# 原文:

────────────────────────────────────────

鳥取県民文化財団情報誌 アルテ
2008年7月
アルテとはスペイン語で「芸術・美術・技巧」などの意味で、英語では「アート」。アルテでは、県民文化会館をはじめ鳥取県内の文化施設のイベント情報を紹介しています。

ドラマチック・エンターテイメントその名も「狂言」
 感動的であり印象的な娯楽―ドラマチック・エンターテインメント―。まさに、この言葉がマッチングする伝統芸能その名も「狂言」。この芸の世界で80年以上舞台を踏んでこられたのが、茂山一門の千之丞氏。物心つくまえからの狂言師。しかし氏は狂言師ではなく自分は『狂言役者である』と言います。戦前・戦後、そして現代を狂言役者として歩んできた茂山千之丞氏に、ご自身のこと、狂言のこと、米子での公演のことを伺いました。

茂山千之丞さんにお聞きしました。

生業(なりわい)は狂言役者
初舞台は、2歳8ヶ月の時です。その時の記憶は全くありません。

────────────────────────────────────────

# 課題と練習:
A. 原文の「鳥取県民文化財団情報誌 アルテ」から「初舞台は、2歳8ヶ月の時です。その時の記憶は全くありません。」までを、そのまま打ち直してください。
B. 原文について、次の問いに答えてください。
(i) 「アルテ」は何語の言葉ですか？
(ii) 茂山千之丞氏は狂言の世界で何年以上舞台を踏んできましたか？
(iii) 茂山千之丞氏の初舞台は何歳何ヶ月の時でしたか？

# データ記録:
────────────────────────────────────────

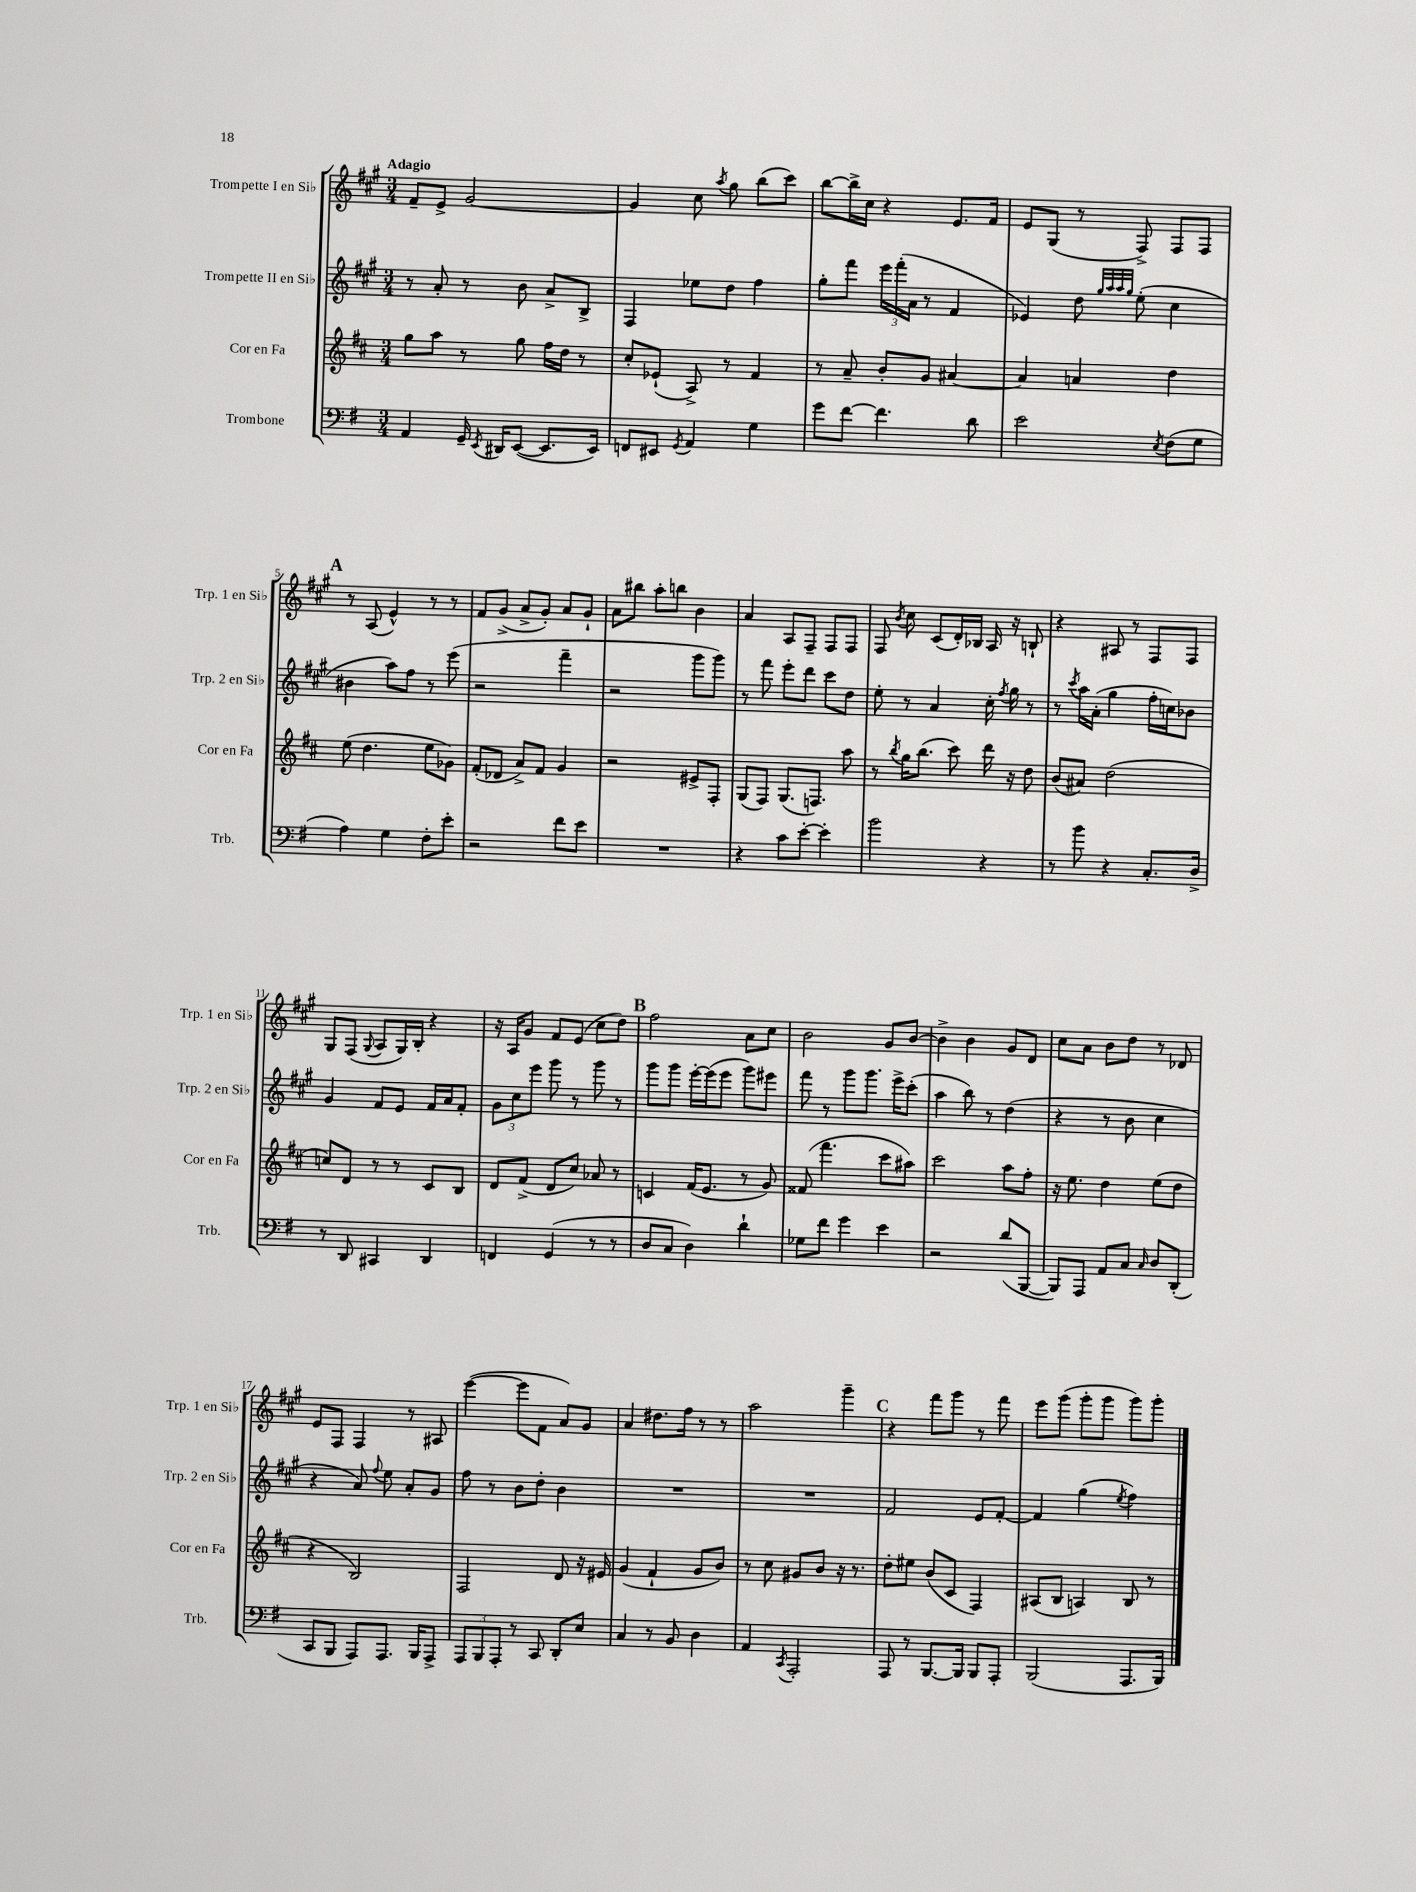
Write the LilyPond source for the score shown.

────────────────────────────────────────

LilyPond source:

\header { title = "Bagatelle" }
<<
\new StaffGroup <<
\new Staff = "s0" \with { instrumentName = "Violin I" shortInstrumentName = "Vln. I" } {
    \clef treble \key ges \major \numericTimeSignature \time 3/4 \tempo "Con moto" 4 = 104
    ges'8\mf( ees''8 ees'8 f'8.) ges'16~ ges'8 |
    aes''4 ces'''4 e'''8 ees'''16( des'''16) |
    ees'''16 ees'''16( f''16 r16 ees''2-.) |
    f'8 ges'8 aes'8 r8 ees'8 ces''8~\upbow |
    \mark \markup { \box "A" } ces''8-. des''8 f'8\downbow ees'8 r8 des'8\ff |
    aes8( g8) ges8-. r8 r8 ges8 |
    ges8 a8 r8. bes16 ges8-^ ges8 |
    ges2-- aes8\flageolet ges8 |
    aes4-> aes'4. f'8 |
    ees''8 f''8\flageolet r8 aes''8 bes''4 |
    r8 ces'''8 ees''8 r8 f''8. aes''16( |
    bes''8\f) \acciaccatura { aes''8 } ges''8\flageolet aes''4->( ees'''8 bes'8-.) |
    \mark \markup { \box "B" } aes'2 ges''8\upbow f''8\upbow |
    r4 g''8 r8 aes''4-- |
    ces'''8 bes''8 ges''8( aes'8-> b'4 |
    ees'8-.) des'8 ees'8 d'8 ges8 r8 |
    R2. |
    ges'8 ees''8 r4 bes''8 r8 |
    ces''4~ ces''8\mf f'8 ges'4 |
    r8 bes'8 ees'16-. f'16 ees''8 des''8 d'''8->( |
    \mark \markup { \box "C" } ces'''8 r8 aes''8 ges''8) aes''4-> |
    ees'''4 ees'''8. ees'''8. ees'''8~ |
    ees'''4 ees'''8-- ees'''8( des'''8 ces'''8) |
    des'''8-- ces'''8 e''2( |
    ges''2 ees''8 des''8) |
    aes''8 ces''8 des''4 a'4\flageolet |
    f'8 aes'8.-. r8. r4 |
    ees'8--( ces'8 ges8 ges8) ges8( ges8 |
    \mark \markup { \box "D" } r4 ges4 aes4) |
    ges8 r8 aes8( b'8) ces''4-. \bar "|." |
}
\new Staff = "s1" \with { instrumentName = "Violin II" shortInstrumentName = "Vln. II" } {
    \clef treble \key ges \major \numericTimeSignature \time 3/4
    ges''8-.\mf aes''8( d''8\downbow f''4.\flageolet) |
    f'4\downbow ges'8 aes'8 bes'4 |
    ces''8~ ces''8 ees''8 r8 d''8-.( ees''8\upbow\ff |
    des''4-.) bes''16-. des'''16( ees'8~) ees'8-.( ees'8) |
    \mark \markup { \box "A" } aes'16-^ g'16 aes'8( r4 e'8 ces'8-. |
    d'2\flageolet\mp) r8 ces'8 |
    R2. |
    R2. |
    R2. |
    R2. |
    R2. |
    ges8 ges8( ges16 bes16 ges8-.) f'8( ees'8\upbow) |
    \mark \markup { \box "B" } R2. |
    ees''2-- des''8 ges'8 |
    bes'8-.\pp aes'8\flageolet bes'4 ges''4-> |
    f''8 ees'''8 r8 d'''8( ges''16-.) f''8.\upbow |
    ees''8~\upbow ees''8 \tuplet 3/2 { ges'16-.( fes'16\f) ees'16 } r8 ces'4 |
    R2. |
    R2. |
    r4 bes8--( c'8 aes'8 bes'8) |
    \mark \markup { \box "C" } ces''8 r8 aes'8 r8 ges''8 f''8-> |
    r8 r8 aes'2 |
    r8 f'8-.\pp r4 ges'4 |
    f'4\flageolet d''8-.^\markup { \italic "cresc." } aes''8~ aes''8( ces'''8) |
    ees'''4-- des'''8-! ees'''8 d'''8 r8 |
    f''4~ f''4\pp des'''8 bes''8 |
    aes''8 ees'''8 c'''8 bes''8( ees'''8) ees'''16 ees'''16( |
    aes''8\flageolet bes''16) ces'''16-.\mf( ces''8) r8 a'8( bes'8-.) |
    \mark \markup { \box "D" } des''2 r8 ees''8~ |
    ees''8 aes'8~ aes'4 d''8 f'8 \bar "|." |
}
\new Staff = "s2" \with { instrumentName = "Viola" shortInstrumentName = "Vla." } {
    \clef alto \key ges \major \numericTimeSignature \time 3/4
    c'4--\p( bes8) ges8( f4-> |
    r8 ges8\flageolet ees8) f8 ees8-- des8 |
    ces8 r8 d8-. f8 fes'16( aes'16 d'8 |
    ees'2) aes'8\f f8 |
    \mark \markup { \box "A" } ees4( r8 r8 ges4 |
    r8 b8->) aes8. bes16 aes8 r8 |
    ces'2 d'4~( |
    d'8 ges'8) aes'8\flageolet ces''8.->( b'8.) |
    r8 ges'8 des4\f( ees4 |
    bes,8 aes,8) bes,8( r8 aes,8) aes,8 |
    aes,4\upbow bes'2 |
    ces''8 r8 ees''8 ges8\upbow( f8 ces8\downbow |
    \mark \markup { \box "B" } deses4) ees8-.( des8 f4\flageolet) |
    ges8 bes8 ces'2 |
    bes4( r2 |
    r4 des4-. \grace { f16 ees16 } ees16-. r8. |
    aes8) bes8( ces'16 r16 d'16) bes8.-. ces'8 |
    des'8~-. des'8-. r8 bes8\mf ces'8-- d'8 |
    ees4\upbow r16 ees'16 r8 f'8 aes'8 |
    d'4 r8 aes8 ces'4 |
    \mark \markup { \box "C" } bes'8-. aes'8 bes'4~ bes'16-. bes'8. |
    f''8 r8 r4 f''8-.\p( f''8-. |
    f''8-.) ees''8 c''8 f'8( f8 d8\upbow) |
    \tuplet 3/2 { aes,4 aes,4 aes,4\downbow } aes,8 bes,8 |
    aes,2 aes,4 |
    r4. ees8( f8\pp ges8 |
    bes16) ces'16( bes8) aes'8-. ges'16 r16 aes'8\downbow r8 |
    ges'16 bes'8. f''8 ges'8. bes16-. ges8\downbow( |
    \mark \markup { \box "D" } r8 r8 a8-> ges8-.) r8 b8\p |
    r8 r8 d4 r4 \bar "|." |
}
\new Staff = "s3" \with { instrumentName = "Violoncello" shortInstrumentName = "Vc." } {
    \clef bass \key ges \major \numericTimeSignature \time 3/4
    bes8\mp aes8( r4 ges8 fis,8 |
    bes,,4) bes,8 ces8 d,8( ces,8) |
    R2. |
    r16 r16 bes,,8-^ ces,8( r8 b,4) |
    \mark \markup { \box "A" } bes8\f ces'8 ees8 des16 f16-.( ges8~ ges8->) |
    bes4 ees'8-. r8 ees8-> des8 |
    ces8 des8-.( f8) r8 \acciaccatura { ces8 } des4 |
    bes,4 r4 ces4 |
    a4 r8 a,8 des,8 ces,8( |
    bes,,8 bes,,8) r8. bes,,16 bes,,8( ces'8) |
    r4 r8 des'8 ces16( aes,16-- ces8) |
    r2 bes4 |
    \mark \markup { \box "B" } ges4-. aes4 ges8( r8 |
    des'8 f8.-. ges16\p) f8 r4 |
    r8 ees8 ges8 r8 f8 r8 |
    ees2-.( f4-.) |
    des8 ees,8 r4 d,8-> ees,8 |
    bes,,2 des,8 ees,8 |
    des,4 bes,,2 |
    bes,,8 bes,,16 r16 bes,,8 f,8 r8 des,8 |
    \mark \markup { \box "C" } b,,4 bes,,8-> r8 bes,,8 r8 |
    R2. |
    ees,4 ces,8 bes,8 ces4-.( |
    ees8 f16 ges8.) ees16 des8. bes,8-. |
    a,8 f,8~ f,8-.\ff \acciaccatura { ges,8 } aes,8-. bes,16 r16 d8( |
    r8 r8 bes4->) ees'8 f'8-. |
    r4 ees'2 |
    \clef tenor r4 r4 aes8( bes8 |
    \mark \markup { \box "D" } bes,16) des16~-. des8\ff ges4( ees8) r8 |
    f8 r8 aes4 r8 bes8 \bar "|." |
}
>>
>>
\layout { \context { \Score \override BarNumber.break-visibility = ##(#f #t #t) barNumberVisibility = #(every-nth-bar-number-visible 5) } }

────────────────────────────────────────

# 課題別の解答:
A.
鳥取県民文化財団情報誌 アルテ
2008年7月
アルテとはスペイン語で「芸術・美術・技巧」などの意味で、英語では「アート」。アルテでは、県民文化会館をはじめ鳥取県内の文化施設のイベント情報を紹介しています。

ドラマチック・エンターテイメントその名も「狂言」
 感動的であり印象的な娯楽―ドラマチック・エンターテインメント―。まさに、この言葉がマッチングする伝統芸能その名も「狂言」。この芸の世界で80年以上舞台を踏んでこられたのが、茂山一門の千之丞氏。物心つくまえからの狂言師。しかし氏は狂言師ではなく自分は『狂言役者である』と言います。戦前・戦後、そして現代を狂言役者として歩んできた茂山千之丞氏に、ご自身のこと、狂言のこと、米子での公演のことを伺いました。

茂山千之丞さんにお聞きしました。

生業(なりわい)は狂言役者
初舞台は、2歳8ヶ月の時です。その時の記憶は全くありません。

B.
(i) スペイン語
(ii) 80年以上
(iii) 2歳8ヶ月